Yankee on the Bayou Part Trois

Before I get to the main event, I want to pay tribute to my mother, the award-winning, best-selling novelist Ann Petry, on the anniversary of her death in 1997. (For those of you keeping track, it’s still April 28 here.)

With that, here’s the next installment of my bayou voyage. And I’ve updated Part Deux with an undated photo of Uncle Fisher. He lived to be about 90.

October 25 – Wednesday

A frustrating day off from research. Went to the library, but there were too many people, and the books I needed were missing. A bunch of old white women and one man glared at me. The man said, “Lotta people in here today.” I left.

Got directions to the post office  I wound up at a bowling alley [in a shopping center] where a class of high school students occupied a few lanes. Maybe they were learning math? From there I went to the grocery store down the road from Mickey D’s, then to a loan agency. That guy knew where the p.o. was, which turned out to be only about a mile from the hotel. People here are really bad with directions!

Since I had eaten a huge breakfast, I wasn’t hungry for lunch and so went back to the hotel and called Daddy.

In the p.m. I visited Avery Island with my friends from dinner the night before. It’s a company town. Everyone pays $.50 to enter the grounds of the plant and gardens [over a little bridge with a toll house.] I assume the big house is the residence of the present McIlhenny. The tour was truncated because the employees (except for the field workers, all black of course) were attending the funeral of a former co-worker.


We took a fabulous driving tour of the Jungle Gardens. There was this small log moving rather quickly against the flow of the current. I saw eye bulges. It was a baby ’gator. Farther along, here an egret, there a heron, here, there and everywhere baby ’gators along the banks of lagoons and in the bayou.

The star attraction, a Buddha given to a McI. ancestor, is encased in glass, nestled into the beginning of the camellia gardens.
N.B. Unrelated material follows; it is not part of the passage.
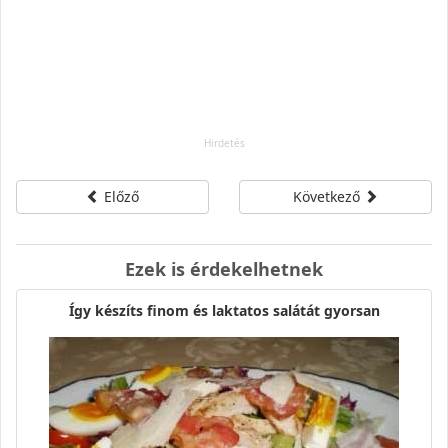
Előző
Következő
Ezek is érdekelhetnek
Így készíts finom és laktatos salátát gyorsan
The car in front stopped just short of the exit. The woman passenger jumped out and then gave a thumbs up as she jumped back in. We saw, disappearing through the brush and bamboo, a deer, and then another.

The bird sanctuary was empty (wrong time of year), but we saw moss and holly, a variation that looks more vine than shrub, also giant oaks. Why do their trunks grow crooked? Overall the gardens are beautiful. The only down side is that the biggest population is mosquitoes. I had visions of malaria, West Nile, encephalitis as I resisted scratching.